Exercise materials >>
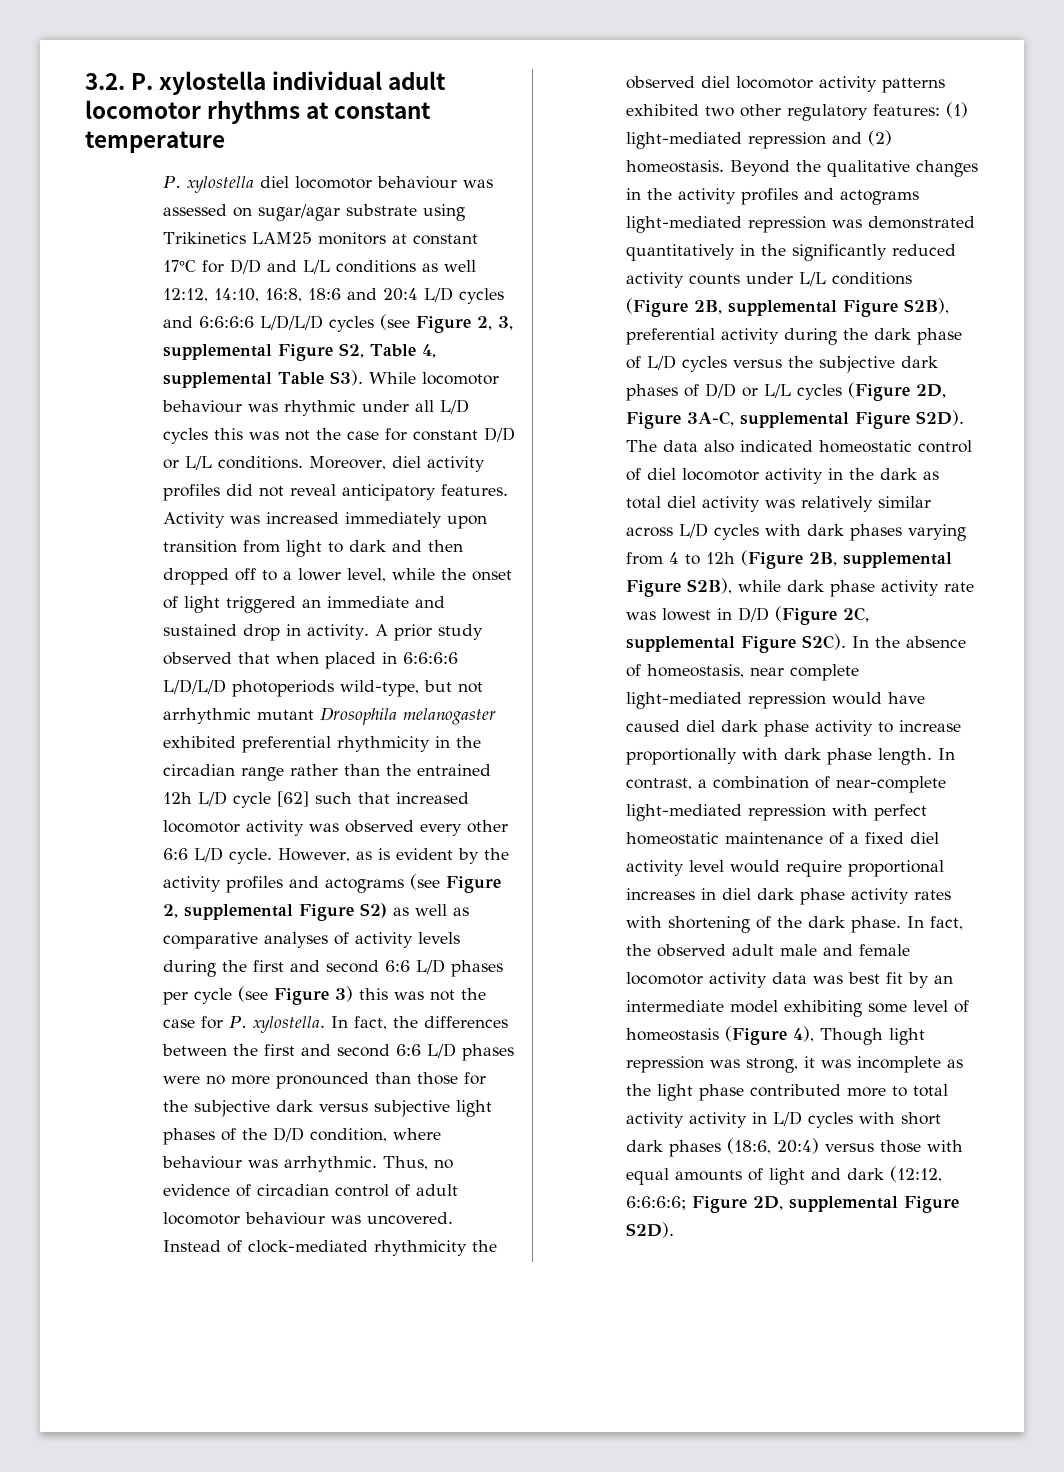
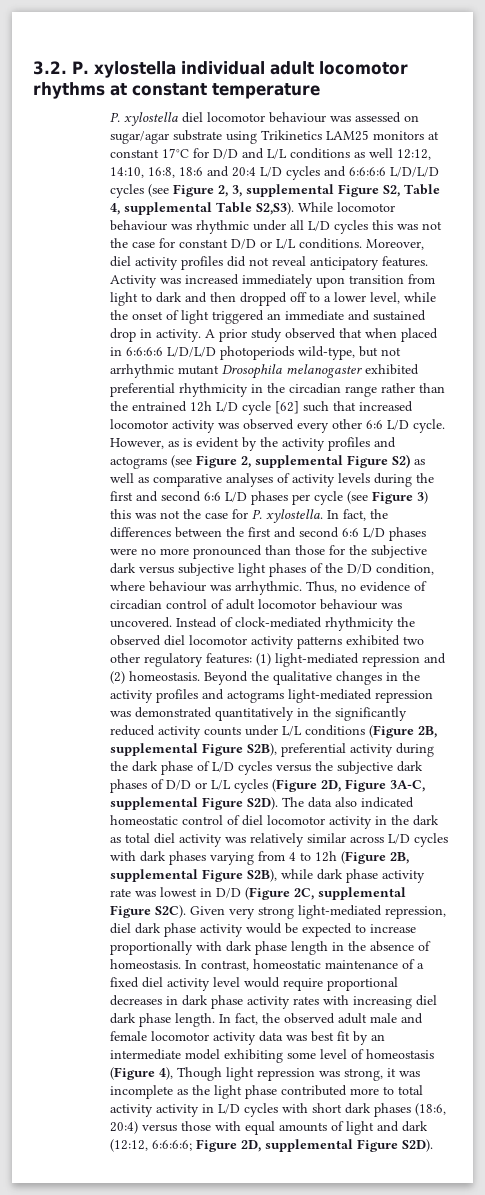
[329,370,363,386] S3). -> [255,202,294,215] S2,S3).
[851,636,966,648] [625,664,859,681] [625,692,925,709] [625,720,873,737] In the absence of homeostasis, near complete light-mediated repression would have caused diel dark phase activity -> [189,905,446,919] [109,923,352,937] Given very strong light-mediated repression, diel dark phase activity would be expected
[877,748,955,765] [625,776,946,793] [625,804,927,821] length. In contrast, a combination of near-complete light-mediated repression with perfect -> [290,941,431,955] [109,959,249,971] length in the absence of homeostasis. In contrast,
[625,888,751,900] increases in diel -> [109,995,178,1006] decreases in
[667,916,901,933] shortening of the dark phase. -> [352,995,437,1009] [109,1013,215,1027] increasing diel dark phase length.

Assignment >>
List every line above containing the word "length".

Task solution >>
[877,748,955,765] [625,776,946,793] [625,804,927,821] length. In contrast, a combination of near-complete light-mediated repression with perfect -> [290,941,431,955] [109,959,249,971] length in the absence of homeostasis. In contrast,
[667,916,901,933] shortening of the dark phase. -> [352,995,437,1009] [109,1013,215,1027] increasing diel dark phase length.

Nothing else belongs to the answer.